The conversation explores tensions in education and learning, including thinking about the relationship between knowing things (the geography of Europe) and knowing how to think about things (like the causes of World War II). How an education can balance giving the mind information to work with knowledge of how to work on that information is a concern of both Roberts and Leslie. They are also both fans of open-ended, discussion-based seminars because it encourages a kind of exploration that is different from listening to an expert lecture. (Curious about that? Check out Zena Hitz with Roberts)

Something was missing in the conversation (although perhaps it is in the book!): how to direct curiosity. There’s a wonderful Adam Smith quote: 

The great secret of education is to direct vanity to proper objects.
(TMS, Section III.: Of Self-Command)

There is something vain about too large curiosities and some pursuits of knowledge do not move people toward things most would recognize as good. Leslie holds out F. Scott Fitzgerald’s The Great Gatsby as an example of a work that lends itself more towards contemplation and discussion (poor Agatha Christie, a mere puzzle-maker, is brushed aside). So, I shall take up his Gatsby challenge. 

Setting aside that I would personally rather not spend any more of my life in the company of Jay Gatsby and Tom Buchanan than I already have, there’s also an unhealthy kind of curiosity that can and is indulged by people.  A young girl who reads The Great Gatsby (or, perhaps worse, watches one of the many quite glamorous movie versions) could be forgiven for wanting to be more like Daisy Buchanan. To be curious about Daisy’s life and feelings and clothes and cocktails and being desired by such different men. She wouldn’t necessarily share Daisy’s fate, she just wants to share her style. A girl’s attempt to become more like Daisy, presumably, isn’t the kind of transformation that Roberts and Leslie would likely encourage and yet it’s part of the curiosity and sympathy they broadly seem to want to encourage.

This episode clearly lives up to the EconTalk tagline, “Conversations for the Curious” and since it is a topic that cannot possibly be exhausted in an hour, there are still many reasons to seek out Leslie’s book, Curious: The Desire to Know and Why Your Future Depends On It.
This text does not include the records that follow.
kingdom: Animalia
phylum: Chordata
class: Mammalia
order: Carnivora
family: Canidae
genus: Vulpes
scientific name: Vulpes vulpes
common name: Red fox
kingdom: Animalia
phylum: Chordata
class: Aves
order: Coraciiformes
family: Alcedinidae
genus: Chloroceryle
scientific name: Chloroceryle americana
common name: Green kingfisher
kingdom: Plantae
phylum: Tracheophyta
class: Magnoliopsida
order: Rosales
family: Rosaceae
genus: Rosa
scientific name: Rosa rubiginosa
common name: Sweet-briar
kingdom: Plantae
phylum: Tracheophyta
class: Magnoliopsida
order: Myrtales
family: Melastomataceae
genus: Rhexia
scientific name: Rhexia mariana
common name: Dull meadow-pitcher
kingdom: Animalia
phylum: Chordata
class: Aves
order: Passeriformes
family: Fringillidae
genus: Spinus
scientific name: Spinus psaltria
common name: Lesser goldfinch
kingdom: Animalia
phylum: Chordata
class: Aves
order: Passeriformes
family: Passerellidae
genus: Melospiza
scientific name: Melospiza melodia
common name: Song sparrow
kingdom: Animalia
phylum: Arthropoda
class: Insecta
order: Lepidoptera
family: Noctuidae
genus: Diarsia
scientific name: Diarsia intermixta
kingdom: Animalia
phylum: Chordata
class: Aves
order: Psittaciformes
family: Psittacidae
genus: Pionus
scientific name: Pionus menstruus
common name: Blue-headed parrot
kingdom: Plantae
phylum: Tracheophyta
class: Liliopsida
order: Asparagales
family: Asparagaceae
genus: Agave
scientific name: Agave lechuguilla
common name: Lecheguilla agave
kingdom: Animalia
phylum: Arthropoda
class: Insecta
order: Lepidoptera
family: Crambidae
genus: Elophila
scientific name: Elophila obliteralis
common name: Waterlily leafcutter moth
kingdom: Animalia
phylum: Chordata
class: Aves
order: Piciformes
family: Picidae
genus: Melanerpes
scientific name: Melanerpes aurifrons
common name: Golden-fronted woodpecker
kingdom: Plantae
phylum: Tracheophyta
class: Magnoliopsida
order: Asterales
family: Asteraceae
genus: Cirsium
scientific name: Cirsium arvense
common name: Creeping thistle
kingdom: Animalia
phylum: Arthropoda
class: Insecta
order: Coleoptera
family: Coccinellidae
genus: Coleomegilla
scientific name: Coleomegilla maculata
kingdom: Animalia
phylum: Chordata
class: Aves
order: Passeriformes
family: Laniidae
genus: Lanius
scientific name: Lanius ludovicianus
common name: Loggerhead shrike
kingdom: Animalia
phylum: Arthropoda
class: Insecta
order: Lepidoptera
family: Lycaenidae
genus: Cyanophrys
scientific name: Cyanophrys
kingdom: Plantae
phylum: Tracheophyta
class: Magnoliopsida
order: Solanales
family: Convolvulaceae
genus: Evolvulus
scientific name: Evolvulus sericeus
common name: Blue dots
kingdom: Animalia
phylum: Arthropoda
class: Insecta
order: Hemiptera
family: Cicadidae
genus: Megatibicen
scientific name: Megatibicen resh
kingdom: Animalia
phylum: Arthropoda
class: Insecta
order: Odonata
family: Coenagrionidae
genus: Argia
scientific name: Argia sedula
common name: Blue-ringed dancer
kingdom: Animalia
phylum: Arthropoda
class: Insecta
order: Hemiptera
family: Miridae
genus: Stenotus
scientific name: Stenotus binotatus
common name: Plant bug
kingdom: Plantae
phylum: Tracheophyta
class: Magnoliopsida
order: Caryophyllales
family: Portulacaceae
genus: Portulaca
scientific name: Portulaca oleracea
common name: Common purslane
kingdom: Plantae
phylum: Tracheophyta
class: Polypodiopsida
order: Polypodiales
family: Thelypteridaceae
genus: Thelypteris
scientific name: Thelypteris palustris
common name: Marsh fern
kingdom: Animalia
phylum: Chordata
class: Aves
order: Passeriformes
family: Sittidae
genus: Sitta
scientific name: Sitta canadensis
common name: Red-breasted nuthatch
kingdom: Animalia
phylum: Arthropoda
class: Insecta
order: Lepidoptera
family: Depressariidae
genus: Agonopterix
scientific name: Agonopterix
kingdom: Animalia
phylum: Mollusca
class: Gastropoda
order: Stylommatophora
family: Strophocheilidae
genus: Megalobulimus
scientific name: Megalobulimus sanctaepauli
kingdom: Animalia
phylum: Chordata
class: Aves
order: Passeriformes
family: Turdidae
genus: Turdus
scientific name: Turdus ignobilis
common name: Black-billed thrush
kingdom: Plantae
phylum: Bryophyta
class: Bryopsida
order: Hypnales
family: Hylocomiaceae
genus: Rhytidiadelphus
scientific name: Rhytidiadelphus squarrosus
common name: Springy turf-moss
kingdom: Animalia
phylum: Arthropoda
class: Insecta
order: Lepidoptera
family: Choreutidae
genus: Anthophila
He has been on EconTalk once before talking about his book Conflicted. He also has a substack called The Ruffian that you can sign up for. He must have been an early adopter because his first post is dated Aug 27, 2017. You can read a recent, unlocked (free) post here: https://ianleslie.substack.com/p/creating-thinking-deciding.


In the meantime, we’d like to hear what you took away from this episode. We hope you’ll take a moment to consider one or more of the prompts below:

1 – Leslie projects a rosy perspective of changes as a result of curiosity being mostly positive and good. Is this true?

 

 

2 – Both Roberts and Leslie express skepticism about trusting academic studies but also both think that knowledge can be acquired and that the acquisition of knowledge has improved the lives of many people. What sorts of processes or institutions for curiosity-based inquiry should people look to if not these or in addition to these?

 

 

3 – Leslie suggests that curiosity and judgment often conflict. When you are curious, you are abstaining from judgements. When you are actively judging, you aren’t engaging in the same kind of open-ended curiosity as when you are not. Is he right about that? Can one be judging and curious at the same time? If not, why not?

 

 

4 – How can curiosity be guided to proper objects? Roberts and Leslie discuss the importance of reading literature and being sympathetic in entirely positive ways but are they missing a concern about improper sympathy? When is sympathy bad?

 

 

5 – Would Jay Gatsby (and/or F. Scott Fitzgerald) have been better off if he had been less curious about a different sort of life than the one he was born into?